I don't know why I sometimes neglect my personal needs, but sometimes I do.
Yesterday, for an example, I didn't eat as much food as my body needed.
So, there I was in the car, being driven by my husband to the coast,
and I started getting a headache because I hadn't eaten enough food for the day.
I really didn't feel like talking about it to my husband, so, I started silently
tapping on my karate chop point on the side of my hands to see if I could get some relief.
Some of the set-up phrases were, Even though:
I have a headache that was probably caused because I haven't eaten enough food today,
I deeply and completely love and ccept myself
- I know better than to go this long between meals...
- I am angry at myself for not taking better care of my body and I am paying for it now...
- I am self-sabotaging myself by not taking care of my eating needs...
I try to have water available wherever I go, and had a drink of water.

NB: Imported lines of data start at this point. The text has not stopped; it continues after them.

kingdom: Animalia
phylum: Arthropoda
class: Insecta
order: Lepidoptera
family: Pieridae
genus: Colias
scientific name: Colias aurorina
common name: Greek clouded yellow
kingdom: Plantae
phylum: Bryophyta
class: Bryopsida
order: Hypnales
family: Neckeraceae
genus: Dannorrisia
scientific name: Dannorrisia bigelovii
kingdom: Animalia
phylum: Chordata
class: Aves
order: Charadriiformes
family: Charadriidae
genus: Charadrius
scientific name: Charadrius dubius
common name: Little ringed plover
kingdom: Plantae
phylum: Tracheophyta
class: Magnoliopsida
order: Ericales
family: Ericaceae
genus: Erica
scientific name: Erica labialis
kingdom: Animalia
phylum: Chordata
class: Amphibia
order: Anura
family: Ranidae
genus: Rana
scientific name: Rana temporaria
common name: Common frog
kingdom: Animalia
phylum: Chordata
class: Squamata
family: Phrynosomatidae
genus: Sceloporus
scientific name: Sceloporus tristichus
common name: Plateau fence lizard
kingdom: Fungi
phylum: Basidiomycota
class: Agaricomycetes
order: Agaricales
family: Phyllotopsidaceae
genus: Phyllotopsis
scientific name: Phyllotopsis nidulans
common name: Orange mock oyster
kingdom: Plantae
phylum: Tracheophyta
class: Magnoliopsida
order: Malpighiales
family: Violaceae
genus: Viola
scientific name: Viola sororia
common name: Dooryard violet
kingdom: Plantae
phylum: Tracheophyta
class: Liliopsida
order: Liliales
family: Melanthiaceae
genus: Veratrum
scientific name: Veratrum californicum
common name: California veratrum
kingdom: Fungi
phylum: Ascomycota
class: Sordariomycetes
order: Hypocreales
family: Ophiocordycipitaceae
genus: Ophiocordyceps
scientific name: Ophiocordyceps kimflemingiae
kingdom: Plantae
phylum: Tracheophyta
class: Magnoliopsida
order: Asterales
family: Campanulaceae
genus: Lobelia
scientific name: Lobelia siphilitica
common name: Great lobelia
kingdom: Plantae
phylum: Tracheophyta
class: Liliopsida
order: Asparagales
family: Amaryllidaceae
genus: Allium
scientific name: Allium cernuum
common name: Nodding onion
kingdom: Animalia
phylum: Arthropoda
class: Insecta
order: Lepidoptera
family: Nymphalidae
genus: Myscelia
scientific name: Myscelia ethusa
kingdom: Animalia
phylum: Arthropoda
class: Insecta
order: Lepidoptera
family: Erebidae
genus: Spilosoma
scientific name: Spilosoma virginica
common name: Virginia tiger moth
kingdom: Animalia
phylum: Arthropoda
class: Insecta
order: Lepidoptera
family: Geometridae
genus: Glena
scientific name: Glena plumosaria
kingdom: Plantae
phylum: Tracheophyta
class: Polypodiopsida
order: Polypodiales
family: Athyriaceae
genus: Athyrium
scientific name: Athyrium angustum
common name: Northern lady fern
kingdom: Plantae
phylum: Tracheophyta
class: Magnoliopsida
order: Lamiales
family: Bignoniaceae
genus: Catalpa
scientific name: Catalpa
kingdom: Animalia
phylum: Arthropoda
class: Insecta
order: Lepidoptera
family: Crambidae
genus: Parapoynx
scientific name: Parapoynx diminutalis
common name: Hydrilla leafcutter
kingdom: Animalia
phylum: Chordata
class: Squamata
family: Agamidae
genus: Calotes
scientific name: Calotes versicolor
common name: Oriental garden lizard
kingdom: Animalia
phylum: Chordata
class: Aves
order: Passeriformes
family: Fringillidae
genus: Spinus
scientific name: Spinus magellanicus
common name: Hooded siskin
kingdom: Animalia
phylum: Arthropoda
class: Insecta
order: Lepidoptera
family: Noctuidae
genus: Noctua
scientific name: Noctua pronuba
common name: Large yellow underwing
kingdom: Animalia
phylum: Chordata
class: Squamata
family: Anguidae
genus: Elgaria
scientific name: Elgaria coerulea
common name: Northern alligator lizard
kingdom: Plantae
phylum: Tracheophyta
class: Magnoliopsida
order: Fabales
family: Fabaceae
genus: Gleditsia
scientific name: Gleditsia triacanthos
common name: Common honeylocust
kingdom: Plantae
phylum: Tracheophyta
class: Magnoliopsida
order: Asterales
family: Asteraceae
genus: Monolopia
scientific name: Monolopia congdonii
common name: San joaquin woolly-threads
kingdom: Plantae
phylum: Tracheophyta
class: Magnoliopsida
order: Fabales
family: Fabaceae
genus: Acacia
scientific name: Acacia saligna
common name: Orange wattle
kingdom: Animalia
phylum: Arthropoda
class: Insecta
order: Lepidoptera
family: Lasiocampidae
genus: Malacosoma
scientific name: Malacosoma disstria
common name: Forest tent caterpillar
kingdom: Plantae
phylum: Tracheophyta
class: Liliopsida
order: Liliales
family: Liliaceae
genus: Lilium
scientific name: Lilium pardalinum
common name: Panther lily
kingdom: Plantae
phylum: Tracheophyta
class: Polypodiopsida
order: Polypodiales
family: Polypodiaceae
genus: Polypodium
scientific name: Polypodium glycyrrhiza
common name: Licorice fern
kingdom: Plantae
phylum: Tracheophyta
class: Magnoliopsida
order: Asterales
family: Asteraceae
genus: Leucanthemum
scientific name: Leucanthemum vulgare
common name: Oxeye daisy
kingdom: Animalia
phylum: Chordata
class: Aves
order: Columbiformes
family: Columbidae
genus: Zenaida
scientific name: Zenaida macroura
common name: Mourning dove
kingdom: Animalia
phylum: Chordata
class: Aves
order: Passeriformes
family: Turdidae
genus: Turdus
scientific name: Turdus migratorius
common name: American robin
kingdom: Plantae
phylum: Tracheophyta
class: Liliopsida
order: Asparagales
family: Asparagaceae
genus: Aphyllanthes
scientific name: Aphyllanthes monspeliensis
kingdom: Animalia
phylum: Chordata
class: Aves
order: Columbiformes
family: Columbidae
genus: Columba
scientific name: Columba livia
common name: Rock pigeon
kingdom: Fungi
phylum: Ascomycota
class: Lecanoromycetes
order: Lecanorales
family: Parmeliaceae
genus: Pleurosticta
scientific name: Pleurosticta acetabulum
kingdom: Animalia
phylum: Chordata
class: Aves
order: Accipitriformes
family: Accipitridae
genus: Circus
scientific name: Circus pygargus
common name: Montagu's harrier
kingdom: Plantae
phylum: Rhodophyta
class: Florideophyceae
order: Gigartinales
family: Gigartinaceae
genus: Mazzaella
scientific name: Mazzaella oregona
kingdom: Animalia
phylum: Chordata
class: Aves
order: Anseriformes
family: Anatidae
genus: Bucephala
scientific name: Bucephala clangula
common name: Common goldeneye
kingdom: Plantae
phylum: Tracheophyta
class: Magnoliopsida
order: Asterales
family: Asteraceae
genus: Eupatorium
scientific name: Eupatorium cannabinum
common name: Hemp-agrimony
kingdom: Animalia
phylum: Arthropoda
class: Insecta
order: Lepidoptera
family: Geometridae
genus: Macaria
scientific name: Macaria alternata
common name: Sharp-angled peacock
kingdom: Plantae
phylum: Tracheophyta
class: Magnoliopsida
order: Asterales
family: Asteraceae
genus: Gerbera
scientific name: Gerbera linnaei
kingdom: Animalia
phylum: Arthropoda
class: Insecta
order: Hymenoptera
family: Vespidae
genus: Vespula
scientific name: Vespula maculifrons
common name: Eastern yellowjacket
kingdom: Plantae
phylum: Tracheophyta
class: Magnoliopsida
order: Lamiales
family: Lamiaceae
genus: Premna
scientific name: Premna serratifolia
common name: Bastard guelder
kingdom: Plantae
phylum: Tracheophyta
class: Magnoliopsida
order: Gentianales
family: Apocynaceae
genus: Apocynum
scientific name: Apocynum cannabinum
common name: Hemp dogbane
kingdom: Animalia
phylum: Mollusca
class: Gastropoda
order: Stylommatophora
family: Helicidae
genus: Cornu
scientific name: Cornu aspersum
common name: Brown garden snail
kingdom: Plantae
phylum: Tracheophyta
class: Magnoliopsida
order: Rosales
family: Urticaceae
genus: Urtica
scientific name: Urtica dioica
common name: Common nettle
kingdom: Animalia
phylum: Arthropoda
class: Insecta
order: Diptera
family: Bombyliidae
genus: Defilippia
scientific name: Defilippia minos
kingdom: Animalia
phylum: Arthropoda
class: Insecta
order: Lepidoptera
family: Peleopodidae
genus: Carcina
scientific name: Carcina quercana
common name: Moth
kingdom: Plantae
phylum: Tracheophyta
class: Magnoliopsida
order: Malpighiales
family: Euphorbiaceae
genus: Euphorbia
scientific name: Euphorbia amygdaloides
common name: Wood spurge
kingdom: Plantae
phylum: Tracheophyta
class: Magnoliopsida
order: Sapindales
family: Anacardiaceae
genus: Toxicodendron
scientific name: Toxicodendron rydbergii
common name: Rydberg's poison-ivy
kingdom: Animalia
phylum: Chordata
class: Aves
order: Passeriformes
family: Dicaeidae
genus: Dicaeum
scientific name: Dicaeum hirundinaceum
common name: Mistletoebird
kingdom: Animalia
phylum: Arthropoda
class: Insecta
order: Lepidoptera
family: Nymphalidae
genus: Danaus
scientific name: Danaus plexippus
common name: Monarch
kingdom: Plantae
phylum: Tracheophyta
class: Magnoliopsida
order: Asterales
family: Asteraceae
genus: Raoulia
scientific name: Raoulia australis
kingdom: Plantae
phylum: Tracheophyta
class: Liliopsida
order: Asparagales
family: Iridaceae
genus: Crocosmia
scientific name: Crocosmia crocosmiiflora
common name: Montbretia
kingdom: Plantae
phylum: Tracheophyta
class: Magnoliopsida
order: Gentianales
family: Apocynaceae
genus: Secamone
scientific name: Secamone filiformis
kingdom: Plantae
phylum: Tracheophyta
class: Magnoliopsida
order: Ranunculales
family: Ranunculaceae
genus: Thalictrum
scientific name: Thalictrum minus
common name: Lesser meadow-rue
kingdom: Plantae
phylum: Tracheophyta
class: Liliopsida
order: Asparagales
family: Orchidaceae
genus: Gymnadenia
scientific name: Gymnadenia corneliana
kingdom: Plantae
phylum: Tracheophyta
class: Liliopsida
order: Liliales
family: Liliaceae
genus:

I started to immediately feel some relief. Then I quietly tapped my points:
- EYEBROW: this headache pain
- SIDE OF EYE: I haven't eaten enough
- UNDER EYE: I wish I would have taken time to eat properly
- NOSE: I know better than to do this to myself
- CHIN: I feel angry at myself for putting myself in this predicament
- COLLARBONE: this aching head
- UNDER ARM: I should have taken time to eat
- HEAD: looks like I have been self-sabotaging myself again
I stopped tapping and noticed that I was already feeling better. I still had a little brain fog.
- EYEBROW: I still feel a little brain fog
- SIDE OF EYE: when will I learn to take better care of myself
- UNDER EYE: when will I stop doing stuff like this to myself
- NOSE: I know better than this
- CHIN: next time, I will take better care of myself
I didn't have to finish the second round. I felt better and my headache disappeared.